At the base of a freemium game economy, in-app purchases are claimed to be the leading model for users longing for a premium in-game experience with free-to-play mobile games. Indeed, within its logic, users do not pay to install and play a game but have to purchase inside the app with microtransactions or in-game purchases. Therefore, players are going to pay real money to receive consumable or permanent items, time-limited offers, boosts to speed up the game, bundles, war-timers…Sharing the same logic, subscriptions for free-to-play mobile games offer extra content to players that in exchange pay regular fees (weekly, monthly). 

It is crystal clear that both subscriptions and in-app purchases can work well only with engaged players that are willing to spend inside the app and pay for items or game boosts that speed up the game. Conversely, it may not work at all with non-payer customers that need to be addressed by in-app ads. Hybrid monetization models can be applied, as Angry Birds did, to catch both payers and non-payer users – for instance, as in the case of iOS and Android players, respectively.

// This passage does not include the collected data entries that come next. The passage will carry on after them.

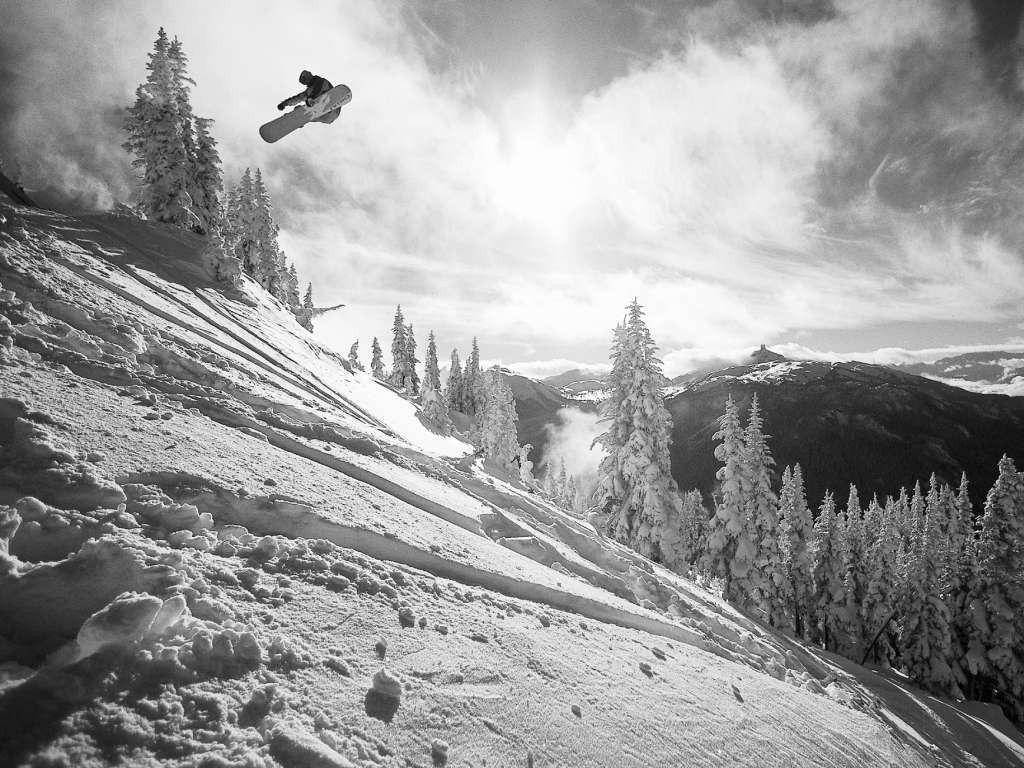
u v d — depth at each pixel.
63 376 6.50
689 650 7.73
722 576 29.31
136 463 4.97
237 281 29.34
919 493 50.75
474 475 16.36
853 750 6.52
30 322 7.62
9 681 2.44
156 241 28.22
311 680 3.17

Different monetization models serve different purposes; therefore, hybridization becomes considerably relevant because it lets publishers adjust their monetization strategy to users’ needs and their in-app behaviors. Furthermore, hybridization in mixed models shows another important role in combining in-game ads with in-game purchases. 


Indeed, in-game purchases may become problematic and unfair for their resemblance to pay-to-win models where they seem to veer to. Indeed, in a fair game, players are neither supposed to speed up the process nor should be able to win a game simply by spending their real money on items and other crafts. 


However, as we know, app developers of free-to-play mobile games would not manage to carry on without a form of profit. As in-app advertising avoids asking users to spend their money to keep playing, it strikes us as the best compromise to both reward publishers (by helping advertisers promote their apps) as well as ensure a high-quality and fair game experience. 

To wrap up, there is no such thing as the best monetization model for all the apps on the market, but different models fit into certain genres and types of apps. In-app advertising enables developers to monetize their apps while guaranteeing players free access to free-to-play mobile games. Which helps manage in-app purchases and microtransactions as available but potentially annoying and problematic options.